» Activity
Recast the lines of the entries below as a Markdown table with the columns No. and Text: begin at the line that contains "Coxhead, David D314, D450, D518", stop after the line that contains "Cozens, Andrew D353, E232", number each row, and omit blank lines.

» Exercise data
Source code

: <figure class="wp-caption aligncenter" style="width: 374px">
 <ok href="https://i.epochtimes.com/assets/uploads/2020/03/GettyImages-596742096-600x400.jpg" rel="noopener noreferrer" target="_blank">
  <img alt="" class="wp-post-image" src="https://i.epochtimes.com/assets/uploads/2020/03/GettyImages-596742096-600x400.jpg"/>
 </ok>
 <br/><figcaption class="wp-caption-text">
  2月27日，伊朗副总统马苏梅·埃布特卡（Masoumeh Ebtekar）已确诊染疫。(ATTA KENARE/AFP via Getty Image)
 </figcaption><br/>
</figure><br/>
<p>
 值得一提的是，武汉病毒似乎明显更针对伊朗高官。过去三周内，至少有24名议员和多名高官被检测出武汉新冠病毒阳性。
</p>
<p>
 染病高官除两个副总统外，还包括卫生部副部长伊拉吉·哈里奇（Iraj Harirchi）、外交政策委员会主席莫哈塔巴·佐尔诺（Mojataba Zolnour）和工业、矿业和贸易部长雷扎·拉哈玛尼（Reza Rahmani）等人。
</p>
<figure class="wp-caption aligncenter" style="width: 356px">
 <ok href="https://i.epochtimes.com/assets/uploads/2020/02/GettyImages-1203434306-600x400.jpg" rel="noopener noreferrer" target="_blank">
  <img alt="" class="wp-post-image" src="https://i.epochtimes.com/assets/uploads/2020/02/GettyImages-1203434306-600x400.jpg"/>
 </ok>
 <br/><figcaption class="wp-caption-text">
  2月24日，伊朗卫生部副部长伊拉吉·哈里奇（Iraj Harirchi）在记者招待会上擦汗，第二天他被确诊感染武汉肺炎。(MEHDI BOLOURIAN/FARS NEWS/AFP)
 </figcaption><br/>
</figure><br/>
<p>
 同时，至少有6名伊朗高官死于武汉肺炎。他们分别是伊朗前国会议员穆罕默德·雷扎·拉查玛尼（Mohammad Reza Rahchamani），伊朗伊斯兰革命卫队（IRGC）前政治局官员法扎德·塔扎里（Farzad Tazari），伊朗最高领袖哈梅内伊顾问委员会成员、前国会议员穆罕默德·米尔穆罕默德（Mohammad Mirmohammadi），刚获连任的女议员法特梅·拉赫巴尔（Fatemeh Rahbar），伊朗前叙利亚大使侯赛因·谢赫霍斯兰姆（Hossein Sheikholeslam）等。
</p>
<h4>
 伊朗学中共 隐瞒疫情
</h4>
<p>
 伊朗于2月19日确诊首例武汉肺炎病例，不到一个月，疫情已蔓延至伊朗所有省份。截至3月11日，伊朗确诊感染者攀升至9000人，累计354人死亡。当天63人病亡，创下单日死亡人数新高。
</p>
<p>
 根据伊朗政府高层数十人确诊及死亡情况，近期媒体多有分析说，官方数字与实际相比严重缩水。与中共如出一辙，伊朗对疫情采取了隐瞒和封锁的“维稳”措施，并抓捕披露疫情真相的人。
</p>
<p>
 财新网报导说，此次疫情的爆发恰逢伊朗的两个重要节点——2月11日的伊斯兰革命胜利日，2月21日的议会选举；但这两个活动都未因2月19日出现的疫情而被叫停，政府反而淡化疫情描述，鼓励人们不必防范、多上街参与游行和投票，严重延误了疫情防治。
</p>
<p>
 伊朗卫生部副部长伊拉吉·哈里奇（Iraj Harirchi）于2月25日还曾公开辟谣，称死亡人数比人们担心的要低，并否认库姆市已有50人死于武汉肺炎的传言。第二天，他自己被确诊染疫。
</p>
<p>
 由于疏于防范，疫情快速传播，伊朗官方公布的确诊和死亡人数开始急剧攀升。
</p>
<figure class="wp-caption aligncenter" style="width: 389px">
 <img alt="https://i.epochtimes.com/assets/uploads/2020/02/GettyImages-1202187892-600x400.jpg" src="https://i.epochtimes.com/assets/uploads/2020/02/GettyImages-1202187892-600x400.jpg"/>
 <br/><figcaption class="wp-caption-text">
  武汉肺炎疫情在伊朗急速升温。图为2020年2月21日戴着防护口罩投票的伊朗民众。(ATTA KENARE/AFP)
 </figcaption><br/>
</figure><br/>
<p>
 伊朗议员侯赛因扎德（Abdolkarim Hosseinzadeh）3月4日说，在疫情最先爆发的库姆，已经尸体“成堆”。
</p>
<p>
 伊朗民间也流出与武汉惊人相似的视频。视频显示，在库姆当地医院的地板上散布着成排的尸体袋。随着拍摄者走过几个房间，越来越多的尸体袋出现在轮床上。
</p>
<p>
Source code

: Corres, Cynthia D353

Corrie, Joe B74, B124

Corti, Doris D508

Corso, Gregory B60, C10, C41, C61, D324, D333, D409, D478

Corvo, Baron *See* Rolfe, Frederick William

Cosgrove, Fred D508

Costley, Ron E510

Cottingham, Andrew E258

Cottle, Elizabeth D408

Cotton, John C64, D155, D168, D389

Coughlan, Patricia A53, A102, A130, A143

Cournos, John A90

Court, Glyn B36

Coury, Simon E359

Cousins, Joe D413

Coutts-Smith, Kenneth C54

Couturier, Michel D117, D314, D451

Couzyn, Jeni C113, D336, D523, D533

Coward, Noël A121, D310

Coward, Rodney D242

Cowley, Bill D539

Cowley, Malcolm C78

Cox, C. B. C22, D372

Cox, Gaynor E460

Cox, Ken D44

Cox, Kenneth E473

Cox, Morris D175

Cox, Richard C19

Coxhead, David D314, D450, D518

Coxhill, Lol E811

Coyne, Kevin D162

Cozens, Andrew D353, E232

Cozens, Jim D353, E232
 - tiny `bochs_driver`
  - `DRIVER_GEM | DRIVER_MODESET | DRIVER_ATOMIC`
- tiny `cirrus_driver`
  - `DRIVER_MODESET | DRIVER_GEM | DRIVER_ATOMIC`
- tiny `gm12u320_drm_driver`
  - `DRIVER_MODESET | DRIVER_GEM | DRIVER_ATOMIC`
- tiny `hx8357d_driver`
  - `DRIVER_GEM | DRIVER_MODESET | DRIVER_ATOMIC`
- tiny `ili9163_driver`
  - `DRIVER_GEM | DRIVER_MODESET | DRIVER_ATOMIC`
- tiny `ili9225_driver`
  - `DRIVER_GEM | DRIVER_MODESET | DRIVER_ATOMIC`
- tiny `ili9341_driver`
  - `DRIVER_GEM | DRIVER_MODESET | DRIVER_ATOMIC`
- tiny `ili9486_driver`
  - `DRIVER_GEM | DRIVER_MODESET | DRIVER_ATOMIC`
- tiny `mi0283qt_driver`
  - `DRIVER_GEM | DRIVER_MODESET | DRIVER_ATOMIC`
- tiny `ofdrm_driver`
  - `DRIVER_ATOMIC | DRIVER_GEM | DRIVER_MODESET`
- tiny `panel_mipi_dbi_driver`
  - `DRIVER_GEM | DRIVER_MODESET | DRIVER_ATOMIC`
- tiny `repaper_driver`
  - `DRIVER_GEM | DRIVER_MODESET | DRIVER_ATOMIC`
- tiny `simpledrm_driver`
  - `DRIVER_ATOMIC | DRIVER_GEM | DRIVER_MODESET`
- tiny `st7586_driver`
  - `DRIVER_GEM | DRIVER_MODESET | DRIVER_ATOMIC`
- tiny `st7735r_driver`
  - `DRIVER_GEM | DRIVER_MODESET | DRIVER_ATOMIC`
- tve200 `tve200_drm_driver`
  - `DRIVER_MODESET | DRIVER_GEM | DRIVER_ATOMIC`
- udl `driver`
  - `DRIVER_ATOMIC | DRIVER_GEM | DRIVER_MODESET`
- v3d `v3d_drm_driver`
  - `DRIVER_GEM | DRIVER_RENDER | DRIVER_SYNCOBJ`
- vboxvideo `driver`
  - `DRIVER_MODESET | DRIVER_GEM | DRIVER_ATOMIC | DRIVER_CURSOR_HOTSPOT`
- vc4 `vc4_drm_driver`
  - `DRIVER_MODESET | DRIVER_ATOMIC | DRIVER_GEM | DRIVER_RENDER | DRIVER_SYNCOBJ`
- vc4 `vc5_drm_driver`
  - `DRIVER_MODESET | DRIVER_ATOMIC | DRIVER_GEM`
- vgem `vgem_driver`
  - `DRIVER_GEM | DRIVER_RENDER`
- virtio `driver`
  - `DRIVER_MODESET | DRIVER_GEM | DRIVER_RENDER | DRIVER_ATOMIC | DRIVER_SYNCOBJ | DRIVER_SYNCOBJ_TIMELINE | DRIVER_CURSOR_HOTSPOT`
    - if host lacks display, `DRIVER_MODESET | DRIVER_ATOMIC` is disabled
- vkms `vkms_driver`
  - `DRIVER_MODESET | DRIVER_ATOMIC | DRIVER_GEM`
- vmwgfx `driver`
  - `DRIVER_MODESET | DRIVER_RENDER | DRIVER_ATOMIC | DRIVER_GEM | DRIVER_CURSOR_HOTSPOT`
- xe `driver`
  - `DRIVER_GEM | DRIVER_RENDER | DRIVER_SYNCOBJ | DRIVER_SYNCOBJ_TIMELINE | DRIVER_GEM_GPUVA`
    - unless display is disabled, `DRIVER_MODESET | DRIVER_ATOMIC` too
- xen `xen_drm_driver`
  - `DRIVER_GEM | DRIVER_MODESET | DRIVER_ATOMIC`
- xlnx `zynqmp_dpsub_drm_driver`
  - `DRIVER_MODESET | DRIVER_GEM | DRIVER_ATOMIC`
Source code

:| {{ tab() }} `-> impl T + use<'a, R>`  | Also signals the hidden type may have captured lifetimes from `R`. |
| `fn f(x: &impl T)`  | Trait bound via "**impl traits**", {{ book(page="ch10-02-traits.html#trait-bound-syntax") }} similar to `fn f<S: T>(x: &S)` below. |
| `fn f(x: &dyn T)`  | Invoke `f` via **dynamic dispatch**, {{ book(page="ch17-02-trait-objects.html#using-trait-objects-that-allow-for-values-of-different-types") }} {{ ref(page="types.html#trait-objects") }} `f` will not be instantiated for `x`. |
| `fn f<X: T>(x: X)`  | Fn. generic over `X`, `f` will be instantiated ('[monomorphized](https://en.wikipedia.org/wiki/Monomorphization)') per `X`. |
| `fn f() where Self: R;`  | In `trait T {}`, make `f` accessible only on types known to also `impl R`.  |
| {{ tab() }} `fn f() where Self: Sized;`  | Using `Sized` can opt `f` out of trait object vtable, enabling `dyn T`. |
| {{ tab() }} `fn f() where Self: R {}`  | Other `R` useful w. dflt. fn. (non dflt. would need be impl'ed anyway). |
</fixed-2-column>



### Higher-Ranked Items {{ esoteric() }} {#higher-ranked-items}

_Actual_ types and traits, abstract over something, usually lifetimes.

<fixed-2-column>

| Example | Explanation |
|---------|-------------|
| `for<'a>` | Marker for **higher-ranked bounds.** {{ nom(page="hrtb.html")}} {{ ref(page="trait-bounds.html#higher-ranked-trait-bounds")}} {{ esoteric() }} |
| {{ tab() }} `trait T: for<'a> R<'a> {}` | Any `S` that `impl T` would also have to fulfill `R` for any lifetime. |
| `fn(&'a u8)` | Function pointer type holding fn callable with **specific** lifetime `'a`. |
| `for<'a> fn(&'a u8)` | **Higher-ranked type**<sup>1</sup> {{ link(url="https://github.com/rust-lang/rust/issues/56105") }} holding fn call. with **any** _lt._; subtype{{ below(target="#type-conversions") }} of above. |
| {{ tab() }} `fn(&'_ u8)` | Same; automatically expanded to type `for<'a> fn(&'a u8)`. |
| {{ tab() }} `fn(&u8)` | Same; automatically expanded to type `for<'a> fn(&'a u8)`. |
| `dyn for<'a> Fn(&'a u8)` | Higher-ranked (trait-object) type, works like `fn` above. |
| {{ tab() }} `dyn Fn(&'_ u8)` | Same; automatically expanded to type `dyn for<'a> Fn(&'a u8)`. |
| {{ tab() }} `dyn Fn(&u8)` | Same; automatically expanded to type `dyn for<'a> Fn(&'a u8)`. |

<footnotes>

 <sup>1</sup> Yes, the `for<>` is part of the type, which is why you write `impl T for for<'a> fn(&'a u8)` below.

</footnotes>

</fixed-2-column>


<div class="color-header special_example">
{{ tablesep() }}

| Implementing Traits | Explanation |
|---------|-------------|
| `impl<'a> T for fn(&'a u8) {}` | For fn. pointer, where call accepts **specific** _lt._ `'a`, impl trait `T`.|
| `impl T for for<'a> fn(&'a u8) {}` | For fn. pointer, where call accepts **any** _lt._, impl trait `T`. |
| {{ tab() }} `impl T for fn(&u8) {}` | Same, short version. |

» Completed exercise
| No. | Text |
|---|---|
| 1 | Coxhead, David D314, D450, D518 |
| 2 | Coxhill, Lol E811 |
| 3 | Coyne, Kevin D162 |
| 4 | Cozens, Andrew D353, E232 |